• [DOCUMENT SECTION]:
=-=-=-=-=

So far i am a happy guy. I am no Steve Meade or any of the other 4 18" setups I have seen vids of. But when I get my 2nd alt in, I'll be doing much better. Even the IB3s could get loud as hell for short periods but voltage drop was nasty. These get louder with less excursion having sealed the mounts. These get louder continuous since they can handle the power and theyre more efficient.

I know, I know, you were right, i was wrong. Now Fi doesnt even want to talk to me.. what do you do. I led the masses astray. Well i was a hater, I couldnt afford Qs or Maelstroms or DPs.


----------



## ryomanx (Feb 18, 2011)

you don't have to worry about me telling you were wrong. ALL I KNOW is there is man, running around with 4 18's in an Astro van, having a blasty. i approve.


----------



## kryptonitewhite (May 9, 2008)

ryomanx said:


> you don't have to worry about me telling you were wrong. ALL I KNOW is there is man, running around with 4 18's in an Astro van, having a blasty. i approve.


 thats got to be the coolest thing Ive been told  thanks ryomanx


----------



## memphiskane (Mar 9, 2011)

4 18's. I do believe I would that would make me sick everytime I got in. Would be happeneing with a smile on my face but still, wow!


----------



## ryomanx (Feb 18, 2011)

memphiskane said:


> 4 18's. I do believe I would that would make me sick everytime I got in. Would be happeneing with a smile on my face but still, wow!


man 4 18"s could regulate your heart man! I'm scared!


----------



## kryptonitewhite (May 9, 2008)

I like when it makes me sick to my gut


----------



## ryomanx (Feb 18, 2011)

when my adam's apple starts shaking i gotta go!


----------



## kryptonitewhite (May 9, 2008)

Funny I was just laughing to myself during my morning lap that the back of my throat was irritated from it


----------



## kryptonitewhite (May 9, 2008)

the fun never stops!


----------



## kryptonitewhite (May 9, 2008)




----------



## kryptonitewhite (May 9, 2008)

Apparently I was lying my ass off! When I first dropped these new bad boys in I brought the EQ back to 0 but left the crossover at 200Hz. Right away it was a problem, so I dropped them to 80Hz and that alowd me to raise the sub level and get LOOOOUUUD.

Well I think they were still breaking in, I couldn't go too long free air in the house because everything was falling and spilling... the TV was hanging by the power cord and boxes of pictures were spilling, it was just a real loud mess that could have started causing damage.

Well today I brought the crossover back up to 200 and I am in HEAVEN! The problem? Current gets DUMPED into these monsters! Now that i am broken in, still my voltage drops... it's like watching the SPL meter...when the subs hit, it goes from 14.8 down to 12V instantly and back up and down with the beat. In these videos this is me taking it easy, only drops from say 14.3 to 13ish?

=-=-=-=-=

• [MATERIAL SHOWN]:
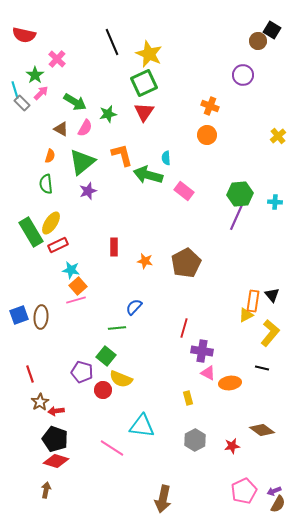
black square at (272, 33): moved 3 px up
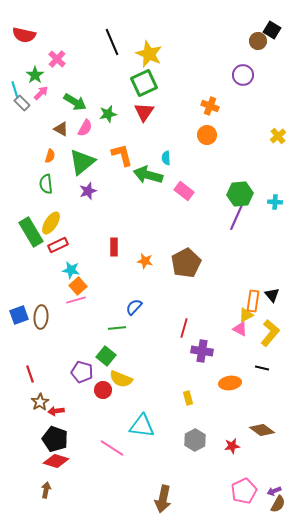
pink triangle at (208, 373): moved 32 px right, 44 px up
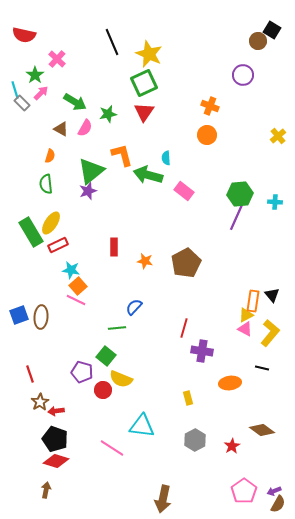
green triangle at (82, 162): moved 9 px right, 9 px down
pink line at (76, 300): rotated 42 degrees clockwise
pink triangle at (240, 329): moved 5 px right
red star at (232, 446): rotated 21 degrees counterclockwise
pink pentagon at (244, 491): rotated 10 degrees counterclockwise
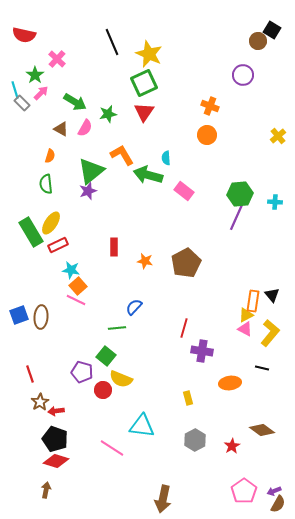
orange L-shape at (122, 155): rotated 15 degrees counterclockwise
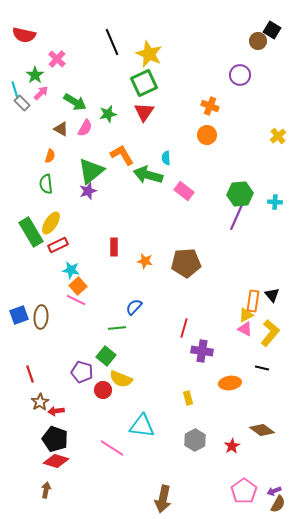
purple circle at (243, 75): moved 3 px left
brown pentagon at (186, 263): rotated 24 degrees clockwise
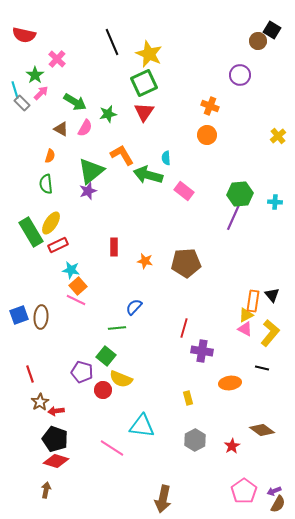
purple line at (237, 216): moved 3 px left
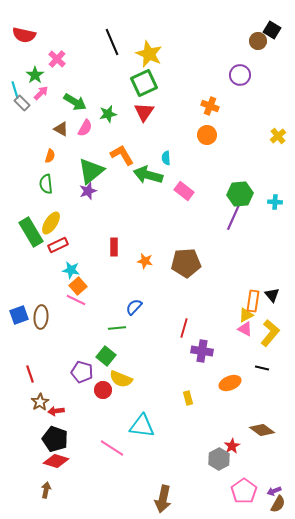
orange ellipse at (230, 383): rotated 15 degrees counterclockwise
gray hexagon at (195, 440): moved 24 px right, 19 px down
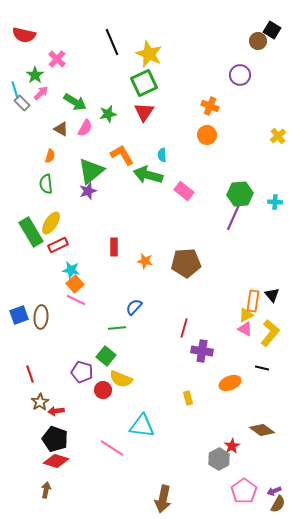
cyan semicircle at (166, 158): moved 4 px left, 3 px up
orange square at (78, 286): moved 3 px left, 2 px up
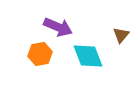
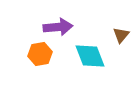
purple arrow: rotated 28 degrees counterclockwise
cyan diamond: moved 2 px right
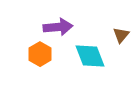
orange hexagon: rotated 20 degrees counterclockwise
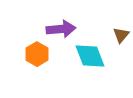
purple arrow: moved 3 px right, 2 px down
orange hexagon: moved 3 px left
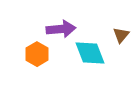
cyan diamond: moved 3 px up
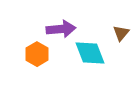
brown triangle: moved 2 px up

=-=-=-=-=

• [WHAT YOU NEED TO DO]:
- 1) Answer the following from the subwoofer thread:
(a) In what vehicle does ryomanx say the four 18s are installed?
(b) To what frequency was the crossover first lowered from 200Hz?
(c) To what voltage does the reading fall from 14.8 when the subs hit?
- 2) Summarize the subwoofer thread in two sentences.
- 3) Rewrite the subwoofer thread from "Apparently I was" up to and including "started causing damage.", changing "crossover" to "cutoff".

• [ANSWERS IN ORDER]:
- 1)
(a) An Astro van.
(b) 80Hz.
(c) 12V.

- 2) A poster reports being happy with four 18-inch subwoofers that get louder than the earlier IB3s and handle the power better, and other posters respond with approval and jokes about the bass making them sick or shaking their throats. The same poster later describes lowering the crossover from 200Hz to 80Hz and then raising it back to 200Hz, and reports that the voltage still drops, from 14.8 to 12V when the subs hit.

- 3)
Apparently I was lying my ass off! When I first dropped these new bad boys in I brought the EQ back to 0 but left the cutoff at 200Hz. Right away it was a problem, so I dropped them to 80Hz and that alowd me to raise the sub level and get LOOOOUUUD.

Well I think they were still breaking in, I couldn't go too long free air in the house because everything was falling and spilling... the TV was hanging by the power cord and boxes of pictures were spilling, it was just a real loud mess that could have started causing damage.